- [Directions] Copy out the stretch from the start of the records through the line containing "פתרונות טבעיים לכל", keeping every character as it is. Leave the pictures out of your copy.

- [Text extractions by page]

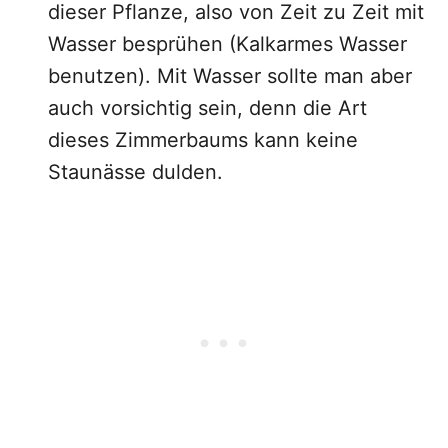
dieser Pflanze, also von Zeit zu Zeit mit
Wasser besprühen (Kalkarmes Wasser
benutzen). Mit Wasser sollte man aber
auch vorsichtig sein, denn die Art
dieses Zimmerbaums kann keine
Staunässe dulden.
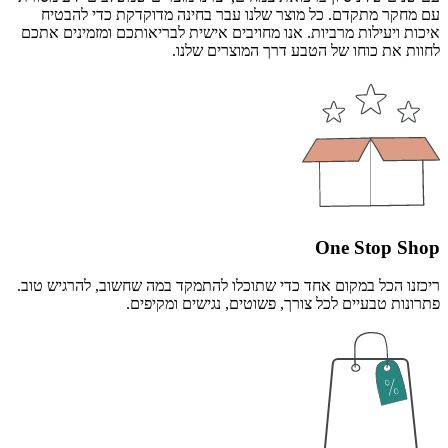
עם מחקר מתקדם. כל מוצר שלנו עבר בחינה מדוקדקת כדי להבטיח
איכות ויעילות מרביות. אנו מחויבים אישית לבריאותכם ומזמינים אתכם
לחוות את כוחו של הטבע דרך המוצרים שלנו.
One Stop Shop
ריכזנו הכל במקום אחד כדי שתוכלו להתמקד במה שחשוב, להרגיש טוב.
פתרונות טבעיים לכל צורך, פשוטים, נגישים ומקיפים.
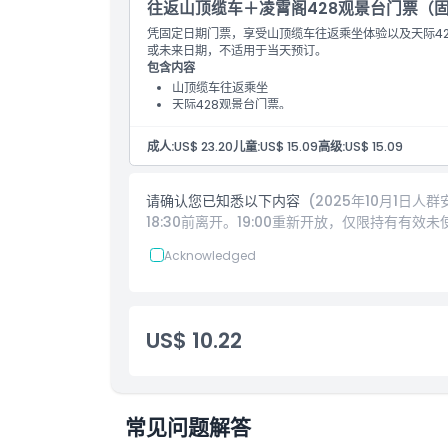
往返山顶缆车＋凌霄阁428观景台门票（
凭固定日期门票，享受山顶缆车往返乘坐体验以及天际4
或未来日期，不适用于当天预订。
包含内容
山顶缆车往返乘坐
天际428观景台门票。
此优惠价格仅适用于提前预订明天或未来日期，不适
成人:
US$ 23.20
儿童:
US$ 15.09
高级:
US$ 15.09
请确认您已知悉以下内容
(2025年10月1日人
18:30前离开。19:00重新开放，仅限持有有
Acknowledged
US$ 10.22
常见问题解答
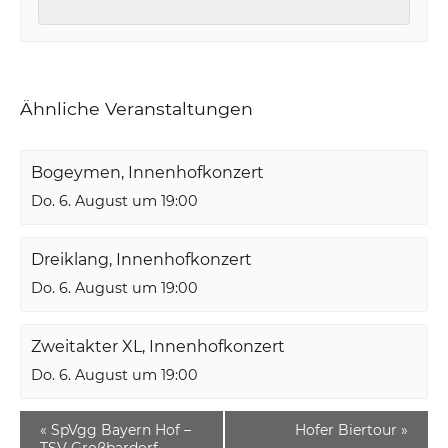
Ähnliche Veranstaltungen
Bogeymen, Innenhofkonzert
Do. 6. August um 19:00
Dreiklang, Innenhofkonzert
Do. 6. August um 19:00
Zweitakter XL, Innenhofkonzert
Do. 6. August um 19:00
«
SpVgg Bayern Hof –
Hofer Biertour
»
TSV Großbardorf,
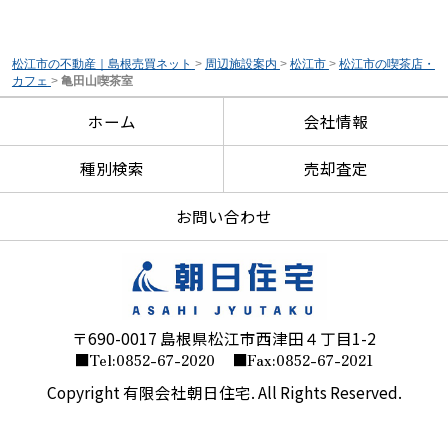
松江市の不動産｜島根売買ネット
>
周辺施設案内
>
松江市
>
松江市の喫茶店・
カフェ
>
亀田山喫茶室
ホーム
会社情報
種別検索
売却査定
お問い合わせ
〒690-0017 島根県松江市西津田４丁目1-2
■Tel:0852-67-2020
■Fax:0852-67-2021
Copyright 有限会社朝日住宅. All Rights Reserved.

- [Response for this exercise]
dieser Pflanze, also von Zeit zu Zeit mit
Wasser besprühen (Kalkarmes Wasser
benutzen). Mit Wasser sollte man aber
auch vorsichtig sein, denn die Art
dieses Zimmerbaums kann keine
Staunässe dulden.
עם מחקר מתקדם. כל מוצר שלנו עבר בחינה מדוקדקת כדי להבטיח
איכות ויעילות מרביות. אנו מחויבים אישית לבריאותכם ומזמינים אתכם
לחוות את כוחו של הטבע דרך המוצרים שלנו.
One Stop Shop
ריכזנו הכל במקום אחד כדי שתוכלו להתמקד במה שחשוב, להרגיש טוב.
פתרונות טבעיים לכל צורך, פשוטים, נגישים ומקיפים.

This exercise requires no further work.